Di certo Telegram arriva ai nostri contatti in rubrica, per avvisarci quando uno tra loro si iscrive alla app. Inoltre il protocollo di crittografia - MTProto - è di proprietà della app e non è open source, quindi non è liberamente accessibile ai ricercatori e agli esperti di sicurezza esterni.

Veniamo a Signal, dunque.

Il giorno dell'aggiornamento di WhatsApp anche i conoscenti più insospettabili mi hanno chiesto "Ma tu ci sei, su Signal?". La verità è che c'erano in pochissimi, allora. E ancora adesso sono numeri davvero bassi rispetto alle altre due app: nonostante la forte crescita dell'ultimo mese, si parla di circa 30 milioni di utenti attivi mensili.

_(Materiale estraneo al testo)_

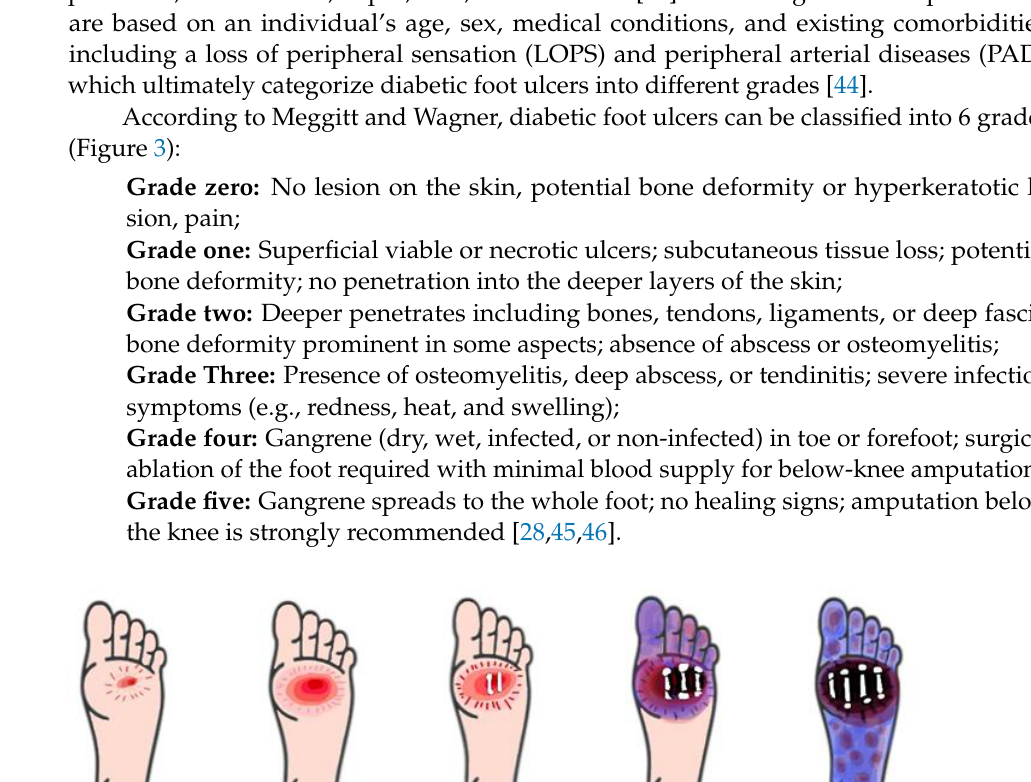
Figure 3. Diabetic foot ulcers are categorized using the Wagner–Meggitt classification. Grade 0 means no break in the skin. Grade 1 indicates a superficial ulcer. Grade 2 indicates a deep ulcer. Grade 3 shows the presence of osteomyelitis. Grade 4 is identified as forefoot gangrene. Grade 5 is recognized as complete foot exposure to gangrene.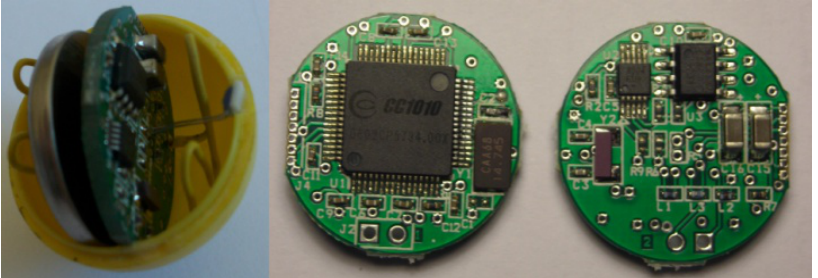
Figure 2. Autonomous sensor inside the POM sphere (left) and detail of the electronic circuitry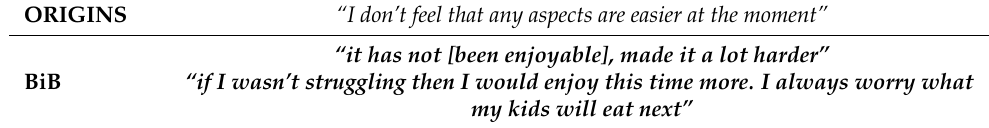
Table 9. Negative impacts: Sample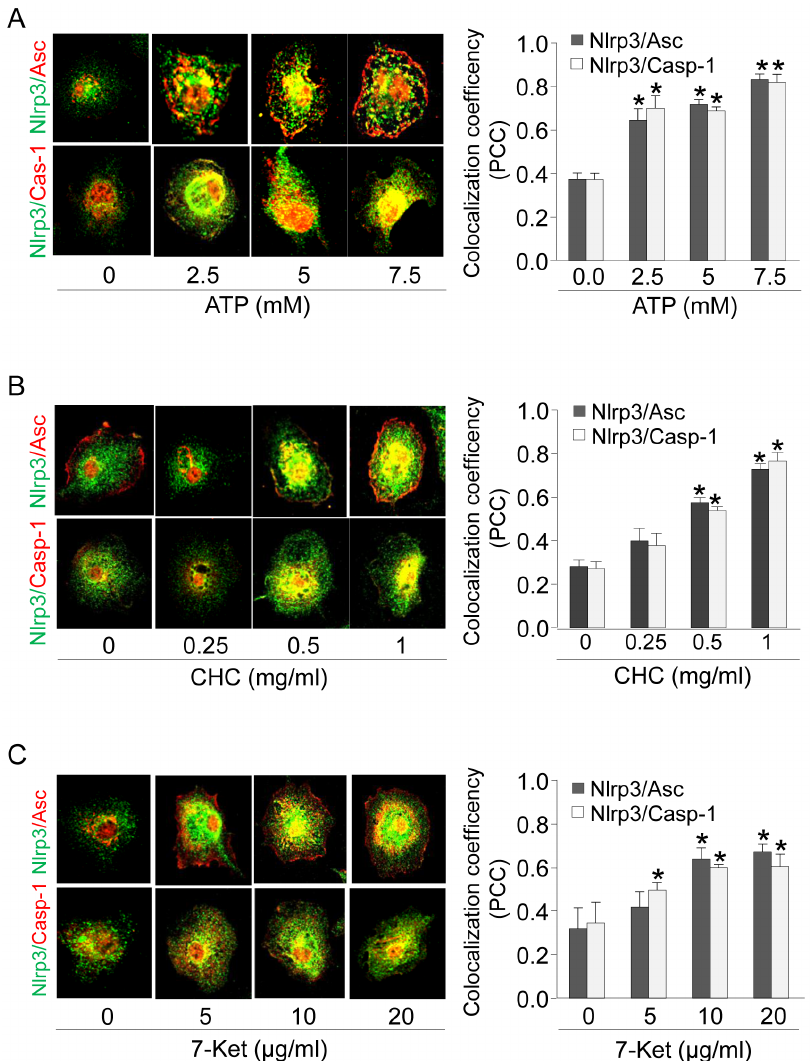
Figure 1. ATP, cholesterol crystal or 7-ketocholesterol increased inflammasome formation in Asc + / + BMMs. (A) Representative confocal fluorescence images and summarized data depicting the effect of ATP (0–7.5 mM, 16 h) on the colocalization between Nlrp3 and Asc or caspase-1 in Asc + / + BMMs. (B) Representative confocal fluorescence images and summarized data depicting the effect of cholesterol crystal (0–1 mg/ml, 16 h) on the colocalization between Nlrp3 and Asc or caspase-1 in Asc + / + BMMs. (C) Representative confocal fluorescence images and summarized data depicting the effect of 7-ketocholesterol (0–20 m g/ml, 16 h) on the colocalization between Nlrp3 and Asc or caspase-1 in Asc + / + BMMs. * P , 0.05 vs. untreated control group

Come anticipato, però, tra quei milioni ci sono "sponsor" di peso come Elon Musk e la Commissione europea. Ed è perché Signal si distacca in molti aspetti dalle altre due app: di proprietà di una Fondazione non-profit (Signal, appunto), conserva la quantità minima di info degli utenti (solo il numero di telefono). Ha lo stesso protocollo di crittografia end-to-end open source di WhatsApp, ma Io applica anche ai metadati, per cui non accede alle informazioni su quando usiamo la app, IP ecc.

La buona notizia è che tutte queste informazioni sono disponibili sui siti ufficiali delle varie app, e vi abbiamo fornito i link diretti per verificarle o approfondirle.

Una riflessione in conclusione: qualunque cosa scegliate, fatelo con consapevolezza.

E non fermatevi alle sole app di messaggistica: quanti sono i dati e le informazioni che ogni giorno, più o meno involontariamente, diffondiamo sui vari siti, motori di ricerca e social media?